- Work instruction:
In the records below, find the line containing "Berufskolleginnen und -kollegen über" and the line containing "Hofübergabe werden in der Landwirtschaft"; please repeat exactly the lines from one to the other, both included, and nothing more.

- Records supplied:
+ + + + +

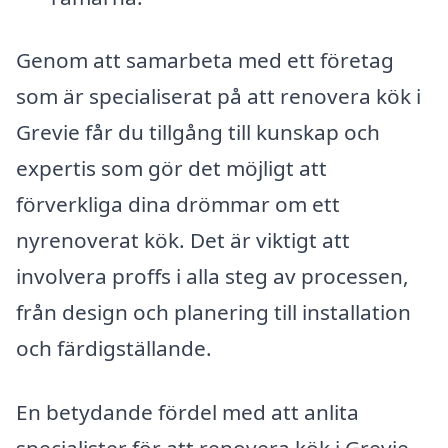
Genom att samarbeta med ett företag
som är specialiserat på att renovera kök i
Grevie får du tillgång till kunskap och
expertis som gör det möjligt att
förverkliga dina drömmar om ett
nyrenoverat kök. Det är viktigt att
involvera proffs i alla steg av processen,
från design och planering till installation
och färdigställande.
En betydande fördel med att anlita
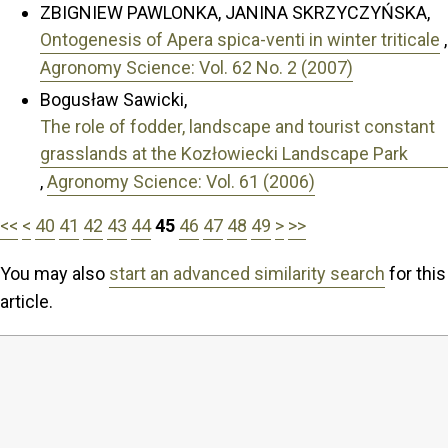
ZBIGNIEW PAWLONKA, JANINA SKRZYCZYŃSKA,
Ontogenesis of Apera spica-venti in winter triticale
,
Agronomy Science: Vol. 62 No. 2 (2007)
Bogusław Sawicki,
The role of fodder, landscape and tourist constant
grasslands at the Kozłowiecki Landscape Park
,
Agronomy Science: Vol. 61 (2006)
<<
<
40
41
42
43
44
45
46
47
48
49
>
>>
You may also
start an advanced similarity search
for this
article.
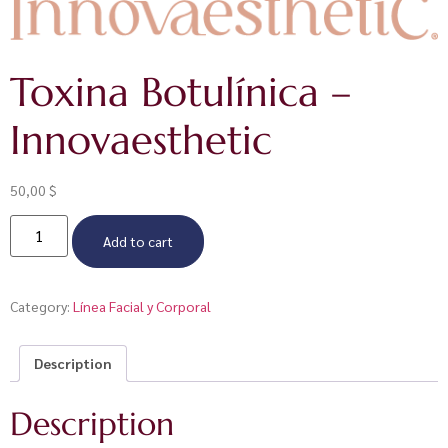
Toxina Botulínica –
Innovaesthetic
50,00
$
Add to cart
Category:
Línea Facial y Corporal
Description
Description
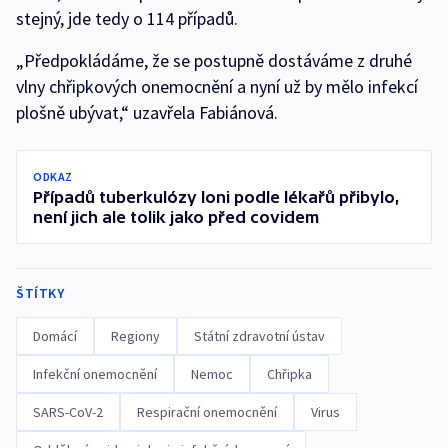
stejný, jde tedy o 114 případů.
„Předpokládáme, že se postupně dostáváme z druhé
vlny chřipkových onemocnění a nyní už by mělo infekcí
plošně ubývat,“ uzavřela Fabiánová.
ODKAZ
Případů tuberkulózy loni podle lékařů přibylo,
není jich ale tolik jako před covidem
ŠTÍTKY
Domácí
Regiony
Státní zdravotní ústav
Infekční onemocnění
Nemoc
Chřipka
SARS-CoV-2
Respirační onemocnění
Virus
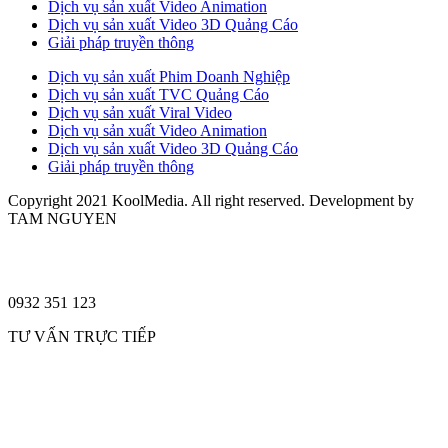
Dịch vụ sản xuất Video Animation
Dịch vụ sản xuất Video 3D Quảng Cáo
Giải pháp truyền thông
Dịch vụ sản xuất Phim Doanh Nghiệp
Dịch vụ sản xuất TVC Quảng Cáo
Dịch vụ sản xuất Viral Video
Dịch vụ sản xuất Video Animation
Dịch vụ sản xuất Video 3D Quảng Cáo
Giải pháp truyền thông
Copyright 2021 KoolMedia. All right reserved. Development by
TAM NGUYEN
0932 351 123
TƯ VẤN TRỰC TIẾP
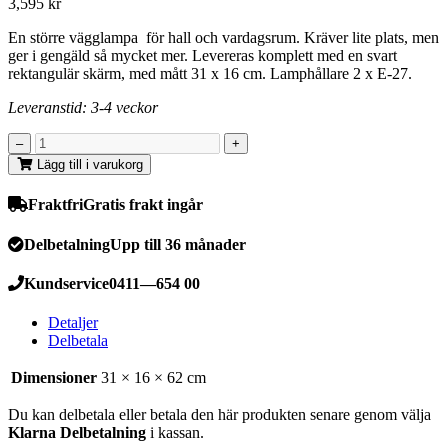
3,595
kr
En större vägglampa för hall och vardagsrum. Kräver lite plats, men
ger i gengäld så mycket mer. Levereras komplett med en svart
rektangulär skärm, med mått 31 x 16 cm. Lamphållare 2 x E-27.
Leveranstid: 3-4 veckor
Lägg till i varukorg
Fraktfri
Gratis frakt ingår
Delbetalning
Upp till 36 månader
Kundservice
0411—654 00
Detaljer
Delbetala
Dimensioner
31 × 16 × 62 cm
Du kan delbetala eller betala den här produkten senare genom välja
Klarna Delbetalning
i kassan.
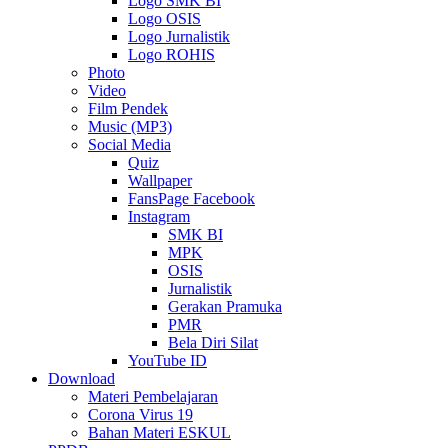
Logo SMK BI
Logo OSIS
Logo Jurnalistik
Logo ROHIS
Photo
Video
Film Pendek
Music (MP3)
Social Media
Quiz
Wallpaper
FansPage Facebook
Instagram
SMK BI
MPK
OSIS
Jurnalistik
Gerakan Pramuka
PMR
Bela Diri Silat
YouTube ID
Download
Materi Pembelajaran
Corona Virus 19
Bahan Materi ESKUL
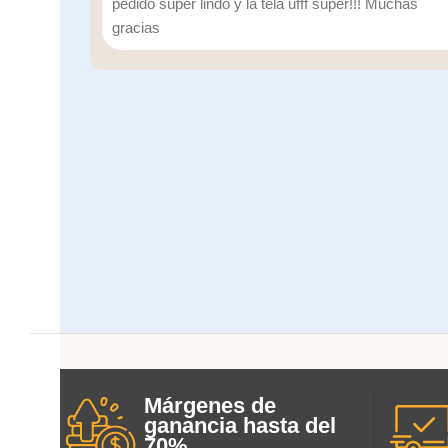
pedido súper lindo y la tela ufff súper!!! Muchas
gracias
Márgenes de
ganancia hasta del
70%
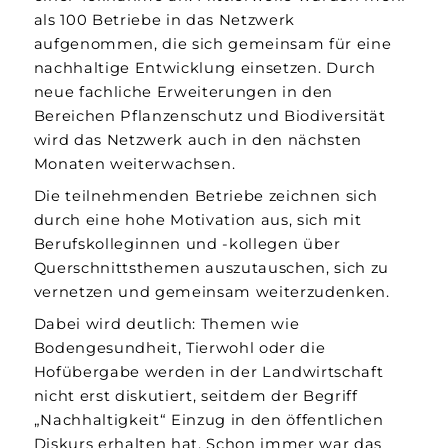
als 100 Betriebe in das Netzwerk
aufgenommen, die sich gemeinsam für eine
nachhaltige Entwicklung einsetzen. Durch
neue fachliche Erweiterungen in den
Bereichen Pflanzenschutz und Biodiversität
wird das Netzwerk auch in den nächsten
Monaten weiterwachsen.
Die teilnehmenden Betriebe zeichnen sich
durch eine hohe Motivation aus, sich mit
Berufskolleginnen und -kollegen über
Querschnittsthemen auszutauschen, sich zu
vernetzen und gemeinsam weiterzudenken.
Dabei wird deutlich: Themen wie
Bodengesundheit, Tierwohl oder die
Hofübergabe werden in der Landwirtschaft
nicht erst diskutiert, seitdem der Begriff
„Nachhaltigkeit“ Einzug in den öffentlichen
Diskurs erhalten hat. Schon immer war das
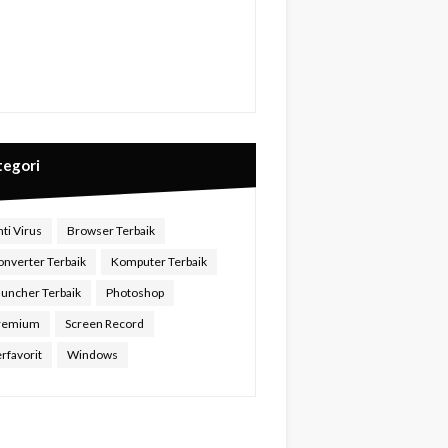
tegori
ti Virus
Browser Terbaik
onverter Terbaik
Komputer Terbaik
auncher Terbaik
Photoshop
remium
Screen Record
rfavorit
Windows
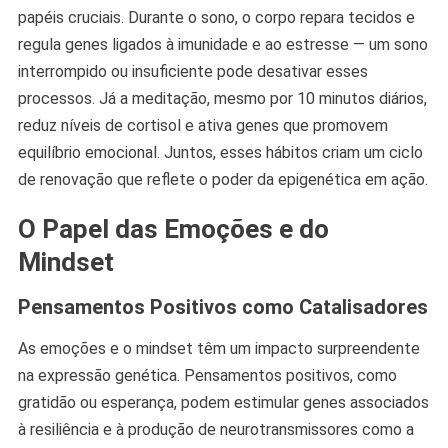
papéis cruciais. Durante o sono, o corpo repara tecidos e
regula genes ligados à imunidade e ao estresse — um sono
interrompido ou insuficiente pode desativar esses
processos. Já a meditação, mesmo por 10 minutos diários,
reduz níveis de cortisol e ativa genes que promovem
equilíbrio emocional. Juntos, esses hábitos criam um ciclo
de renovação que reflete o poder da epigenética em ação.
O Papel das Emoções e do
Mindset
Pensamentos Positivos como Catalisadores
As emoções e o mindset têm um impacto surpreendente
na expressão genética. Pensamentos positivos, como
gratidão ou esperança, podem estimular genes associados
à resiliência e à produção de neurotransmissores como a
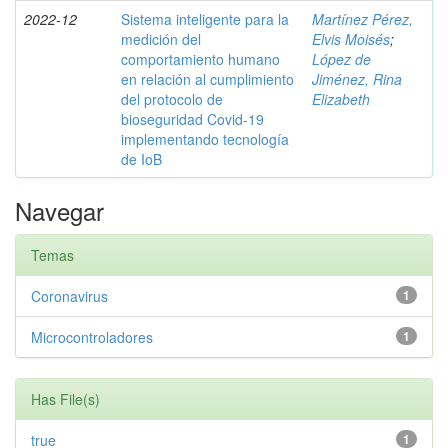
2022-12
Sistema inteligente para la
Martínez Pérez,
medición del
Elvis Moisés
;
comportamiento humano
López de
en relación al cumplimiento
Jiménez, Rina
del protocolo de
Elizabeth
bioseguridad Covid-19
implementando tecnología
de IoB
Navegar
Temas
Coronavirus
1
Microcontroladores
1
Has File(s)
true
1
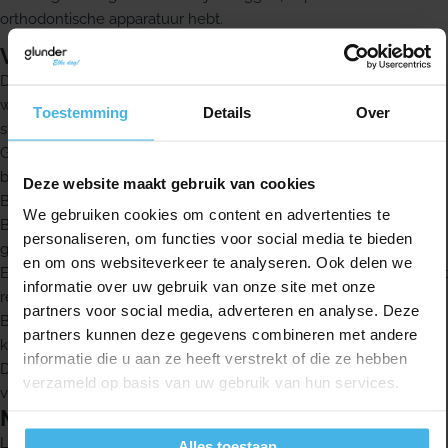
orthodontische apparatuur hebt.
Voordelen
Driehoekig gevormde borstelhaartjes verwijderen,
wetenschappelijk bewezen, tot 25% meer tandplak dan een
Toestemming
Details
Over
standaard borsteltje met ronde haartjes
Gecoat draad zorgt voor meer comfort en helpt het tandvlees te
beschermen
Deze website maakt gebruik van cookies
Borstelhaartjes hebben een antibacteriële bescherming
We gebruiken cookies om content en advertenties te
Beschermkapje helpt het borsteltje schoon te houden tussen
personaliseren, om functies voor social media te bieden
gebruiksmomenten
en om ons websiteverkeer te analyseren. Ook delen we
Ergonomische anti-slip grip geeft comfort en controle tijdens het
informatie over uw gebruik van onze site met onze
reinigen
partners voor social media, adverteren en analyse. Deze
Buigzame hals, 90°, maakt het makkelijker om bij de achterste
partners kunnen deze gegevens combineren met andere
kiezen te komen
informatie die u aan ze heeft verstrekt of die ze hebben
De GUM Trav-Ler is verkrijgbaar in 9 verschillende maten voor
verzameld op basis van uw gebruik van hun services.
verschillende interdentale ruimtes
Maten binnen de GUM Trav-Ler serie
Lila, 0,6 mm
Alles toestaan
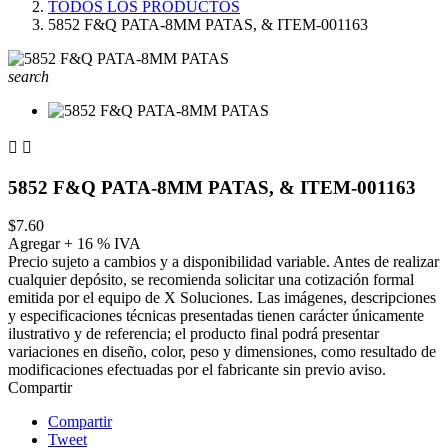
TODOS LOS PRODUCTOS
5852 F&Q PATA-8MM PATAS, & ITEM-001163
search


5852 F&Q PATA-8MM PATAS, & ITEM-001163
$7.60
Agregar + 16 % IVA
Precio sujeto a cambios y a disponibilidad variable. Antes de realizar
cualquier depósito, se recomienda solicitar una cotización formal
emitida por el equipo de X Soluciones. Las imágenes, descripciones
y especificaciones técnicas presentadas tienen carácter únicamente
ilustrativo y de referencia; el producto final podrá presentar
variaciones en diseño, color, peso y dimensiones, como resultado de
modificaciones efectuadas por el fabricante sin previo aviso.
Compartir
Compartir
Tweet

+ + + + +

- Exercise answer:
Berufskolleginnen und -kollegen über
Querschnittsthemen auszutauschen, sich zu
vernetzen und gemeinsam weiterzudenken.
Dabei wird deutlich: Themen wie
Bodengesundheit, Tierwohl oder die
Hofübergabe werden in der Landwirtschaft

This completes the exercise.